Documenting the search strategies can be done by:
Example on how documentation can be done in a section of an article
Studies included in this review were located from searching PubMed, Embase Ovid and Web of Science (last search 6th October 2015). The literature search included MeSH-terms and text words in the following combination: electronic cigarettes or tobacco vaporizers and tobacco exposure and obstructive lung diseases. The full search strategy in PubMed included the following MeSH-terms and text words: (electronic cigarettes[MeSH Terms] OR electronic cigaret* OR e-cigaret* OR electronic nicotine) OR ((Nebulizers and Vaporizers[MeSH Terms] OR vapor* OR vapour* OR vaper* OR vaping OR vaporizer*) AND (Tobacco products[MeSH Terms] OR Smoking[MeSH Terms] OR Tobacco Use Cessation Products[MeSH Terms] OR Tobacco use[MeSH Terms] OR Smoking cessation[MeSH Terms] OR Nicotine[MeSH Terms] OR smoking OR nicotine ))) AND (Inhalation Exposure[MeSH Term] OR Tobacco Smoke Pollution[MeSH Term] OR passive OR exposure OR pollution OR second hand) AND (Asthma[MeSH Terms] OR Bronchitis[MeSH Terms] OR Pulmonary Disease, Chronic Obstructive[MeSH Terms] or Asthma OR Bronchitis OR Chronic Obstructive Pulmonary Disease* OR COPD OR Obstructive pulmonary disease* OR Chronic Obstructive airway Disease* OR Obstructive airway disease* ).
The search was adapted to Embase with the following Emtree terms: electronic cigarette, vaporization, smoking, exposure, obstructive airway disease, asthma, bronchitis and chronic obstructive lung disease, and to Web of Science by searching by topic.

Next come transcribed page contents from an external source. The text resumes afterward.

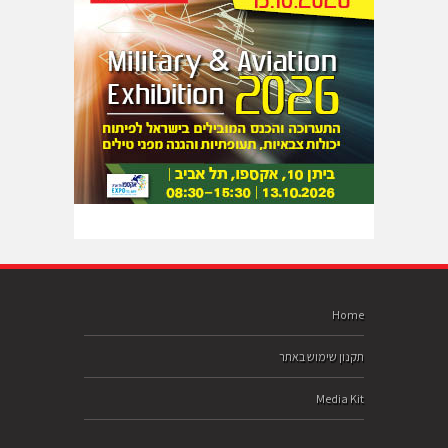
Home
תקנון שימוש באתר
Media Kit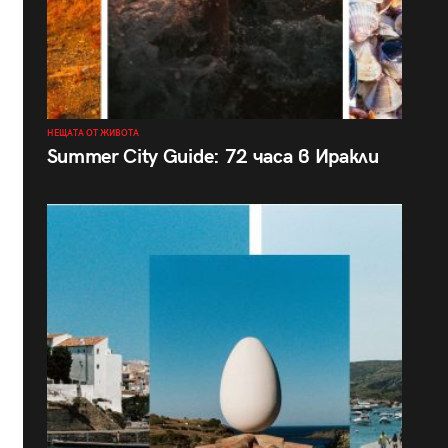
НЕЩАТА ОТ ЖИВОТА
Summer City Guide: 72 часа в Иракли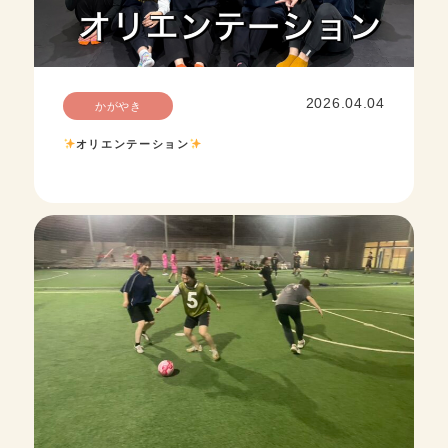
2026.04.04
かがやき
オリエンテーション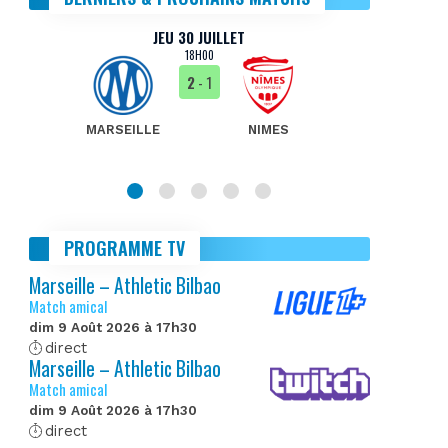
JEU 30 JUILLET
18H00
2
- 1
MARSEILLE
NIMES
MA
PROGRAMME TV
Marseille – Athletic Bilbao
Match amical
dim 9 Août 2026 à 17h30
direct
Marseille – Athletic Bilbao
Match amical
dim 9 Août 2026 à 17h30
direct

There were no restrictions on language or publication dates. The reference lists of the included articles were screened for additional references.
For further input and advice on systematic searching, consult your library, help pages in databases and literature on the topic. Some libraries offer courses in systematic searching, or they will do such searches on request.
Haraldstad, A. M., & Christophersen, E. (2015). Literature searches and reference management. In P. Laake, H. B. Benestad, & B. R. Olsen (Eds.), Research in medical and biological sciences from planning and preparation to grant application and publication (pp. 125–166). Amsterdam: Elsevier.
Higgins, J. P. T., Green, S., & Cochrane, C. (2008). Cochrane handbook for systematic reviews of interventions. Chichester: Wiley-Blackwell.